The funders had no role in study design, data collection and interpretation, or the decision to submit the work for publication.

Funding Information

This paper was supported by the following grants:

• National Institutes of Health HL104101 to Daniel K Mulkey.

• National Institutes of Health HL137094 to Daniel K Mulkey.

• National Institutes of Health NS099887 to Daniel K Mulkey.

• National Institutes of Health NS110656 to Mark T Nelson.

• National Institutes of Health HL140027 to Mark T Nelson.

• National Institutes of Health HL142227 to Colin M Cleary.

• American Heart Association 17SDG33670237 to Thomas A Longden.

• American Heart Association 19IPLOI34660108 to Thomas A Longden.

• São Paulo Research Foundation 2016/23281-3 to Ana C Takakura.

• São Paulo Research Foundation 2015/23376-1 to Thiago S Moreira.

• Conselho Nacional de Desenvolvimento Científico e Tecnológico 408647/2018-3 to Ana C Takakura.

• Conselho Nacional de Desenvolvimento Científico e Tecnológico 301219/2016-8 to Ana C Takakura.
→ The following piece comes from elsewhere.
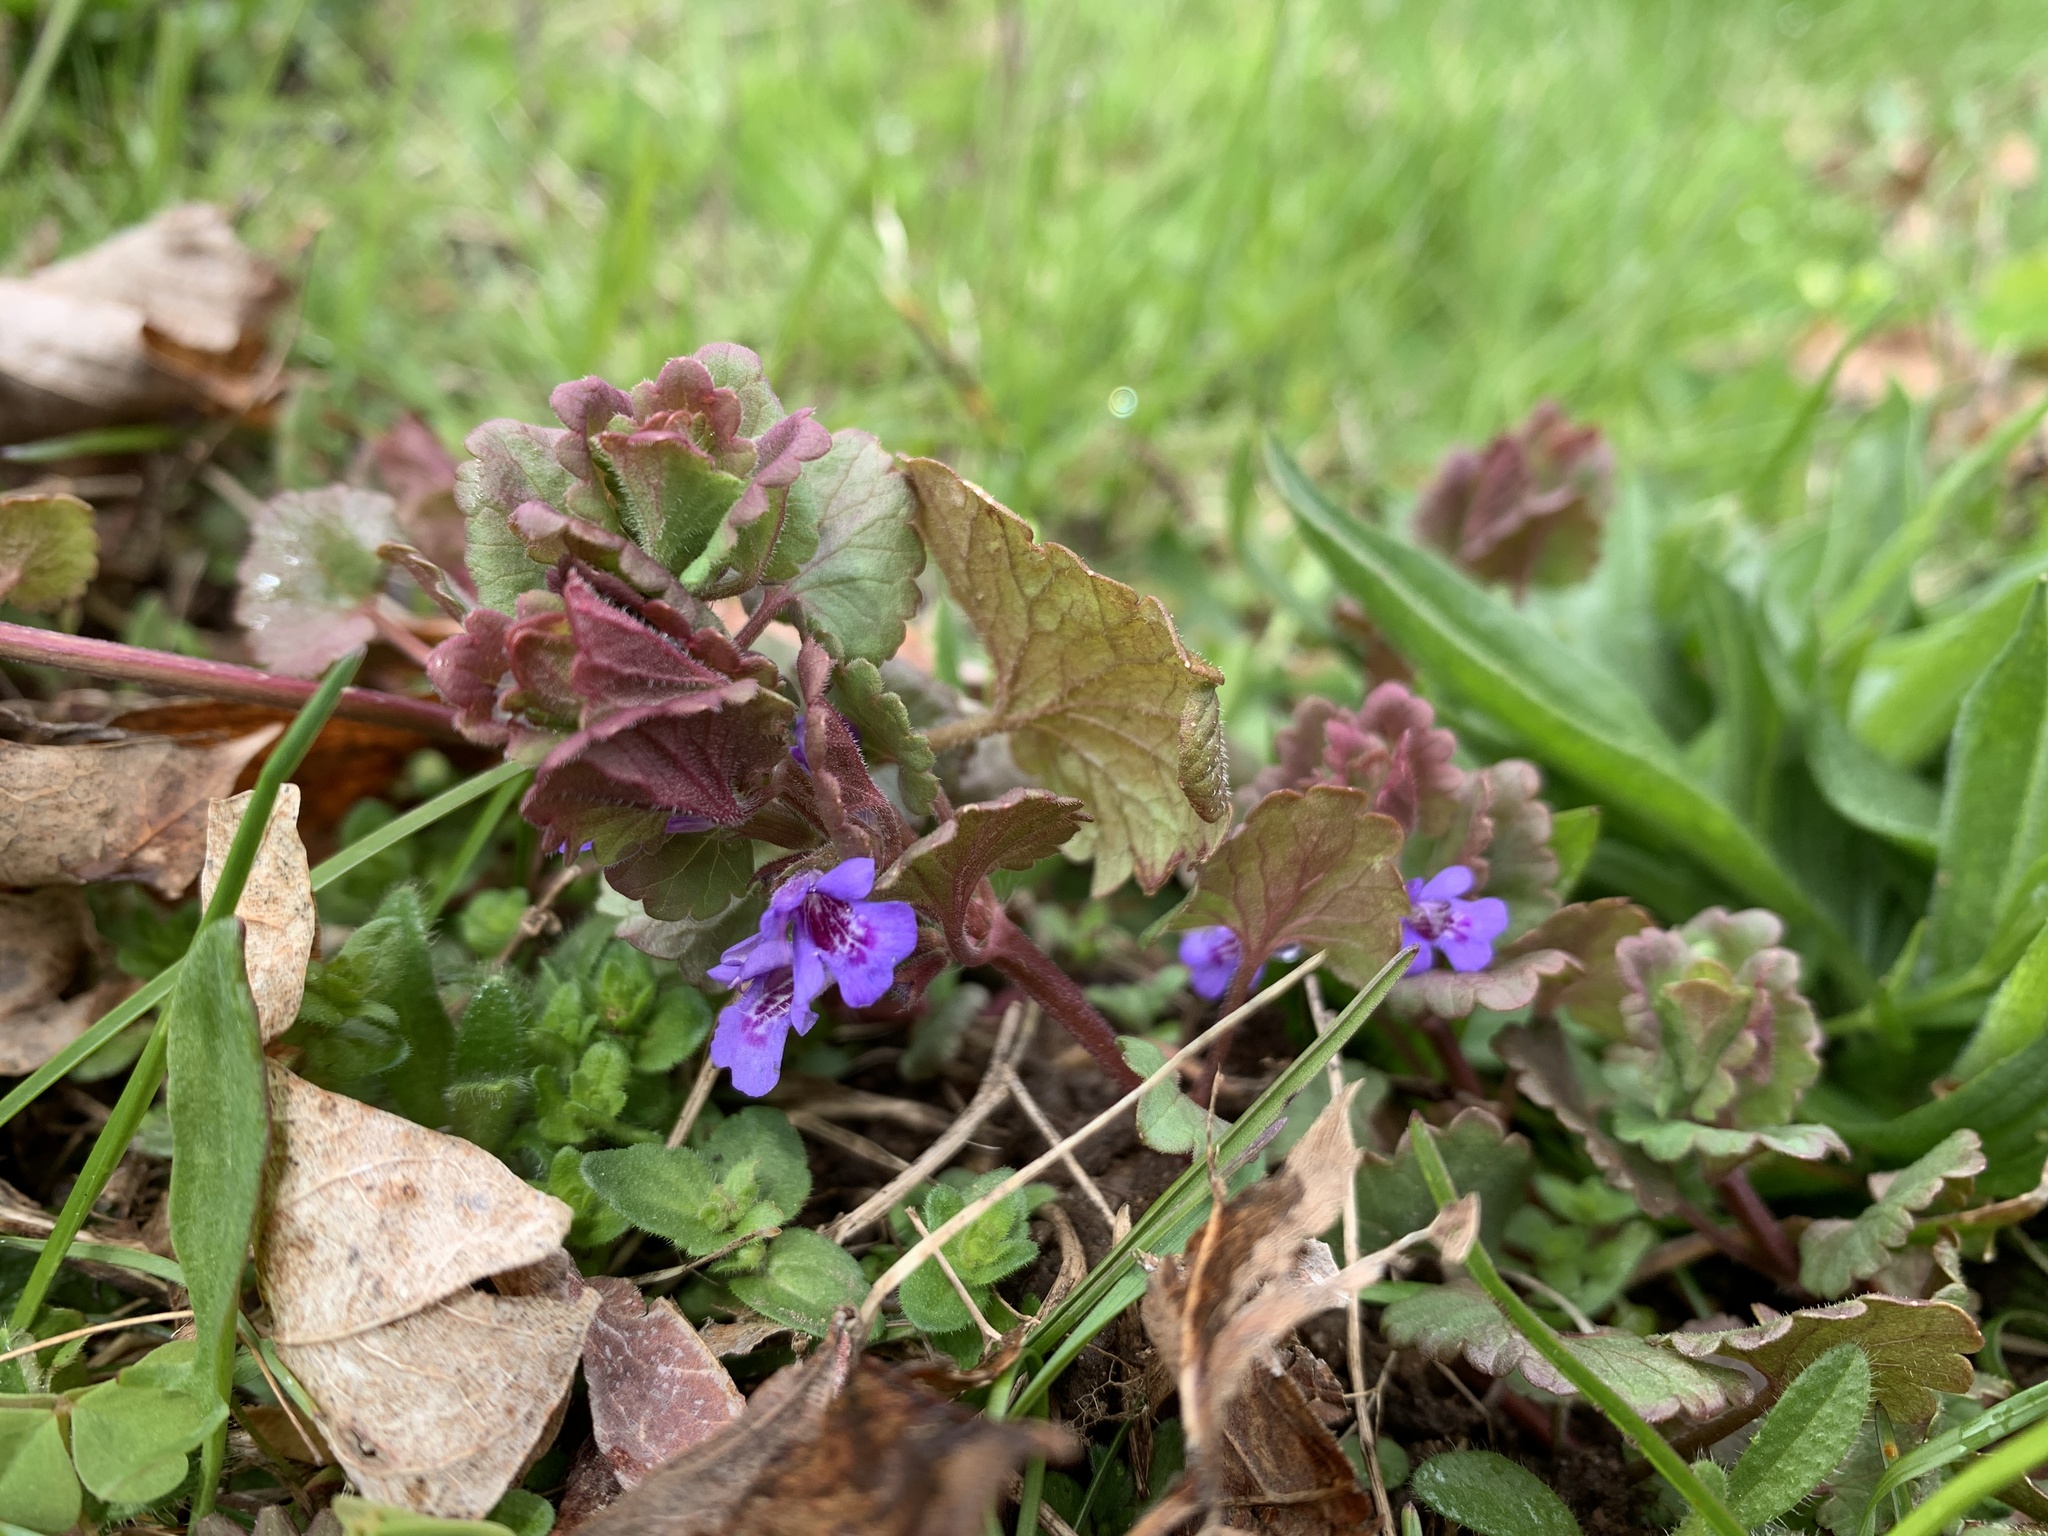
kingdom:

• Conselho Nacional de Desenvolvimento Científico e Tecnológico 301904/2015-4 to Thiago S Moreira.

• Fondation Leducq to Mark T Nelson.

• Horizon 2020 - Research and Innovation Framework Programme to Mark T Nelson.

• Henry M. Jackson Foundation HU0001-18-2-001 to Mark T Nelson.

Data availability

Source data files are included for all data sets that do not have individual points on summary figures.